Daylight saving time was established in the U.S. in 1918 as an effort to save energy during World War I, which ended later that year. It was mandatory again during World War II, but afterward states had the authority to decide whether to observe it, and if so, could pick the start and end dates.

As you can imagine, this caused widespread time discrepancies, so the Uniform Time Act of 1966 established a start and end date, but states still had the choice of whether to observe it.

Over 70 countries around the world participate in daylight saving, though in the U.S., more states are considering a change. Sleep experts and biologists agree the twice-yearly change is not in line with human’s natural circadian rhythms but disagree on whether to adopt year-round standard time or daylight saving time.

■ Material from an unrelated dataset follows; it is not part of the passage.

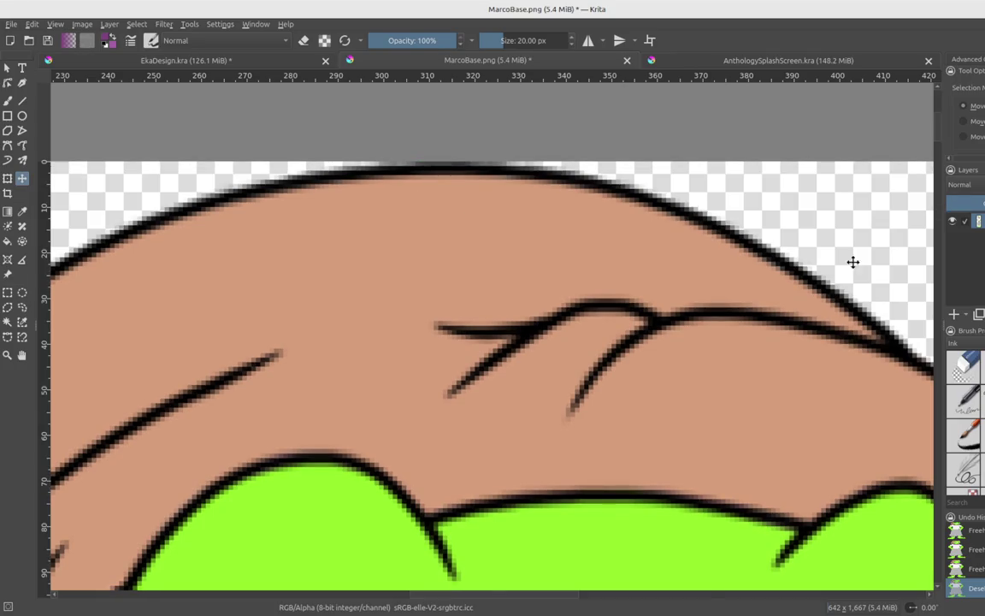
key(minus)
key(minus)
ctrl+scroll(723, 343, down, 5)
scroll(846, 342, down, 3)
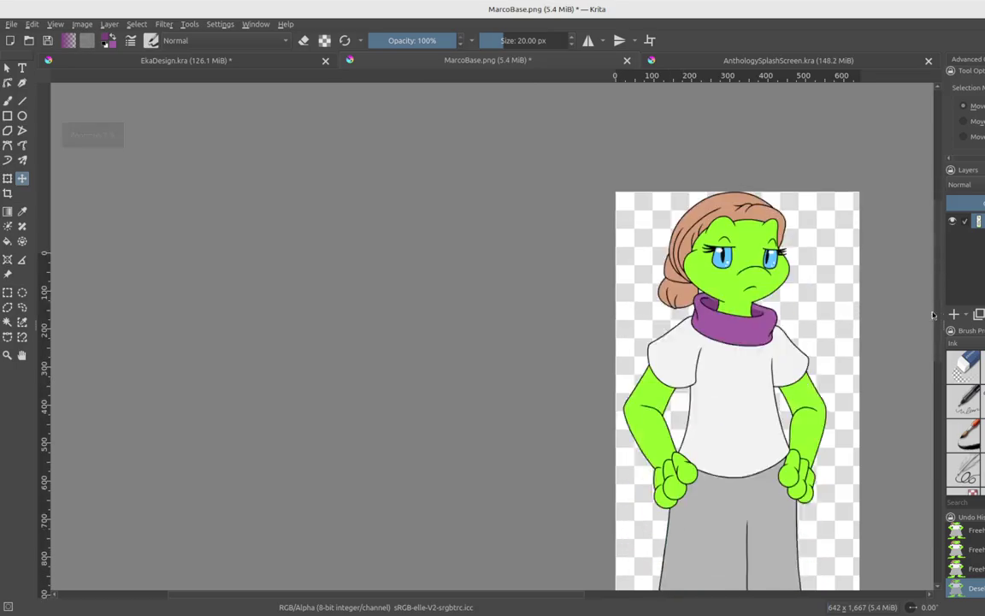
scroll(934, 337, down, 2)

We will “spring forward” and adjust our clocks by one hour on the second Sunday in March 2024.

  • Weathering the change

If you know you are affected by the time change, here are some tips from the Farmers’ Almanac to help manage your sleep and circadian rhythm:

  • In the days following the time change, stop drinking caffeinated beverages four to six hours before bedtime. Avoid alcohol in the evening. And if you exercise, avoid workouts within four hours of bedtime.
  • Get at least seven hours of sleep on the days before and after the time change. If you have trouble with the time change, help your body slowly adjust by shifting bedtime 15 to 20 minutes each night.
  • On the days around the time change, eat at the same time or even a little early. Try to shift your mealtime forward 15 minutes for a few days in a row to help ease the transition. If you’re craving a snack, choosing foods high in protein, not carbs, can help.
  • If you’re tired, take a catnap (no longer than 20 minutes) during the day instead of continuing without any sleep.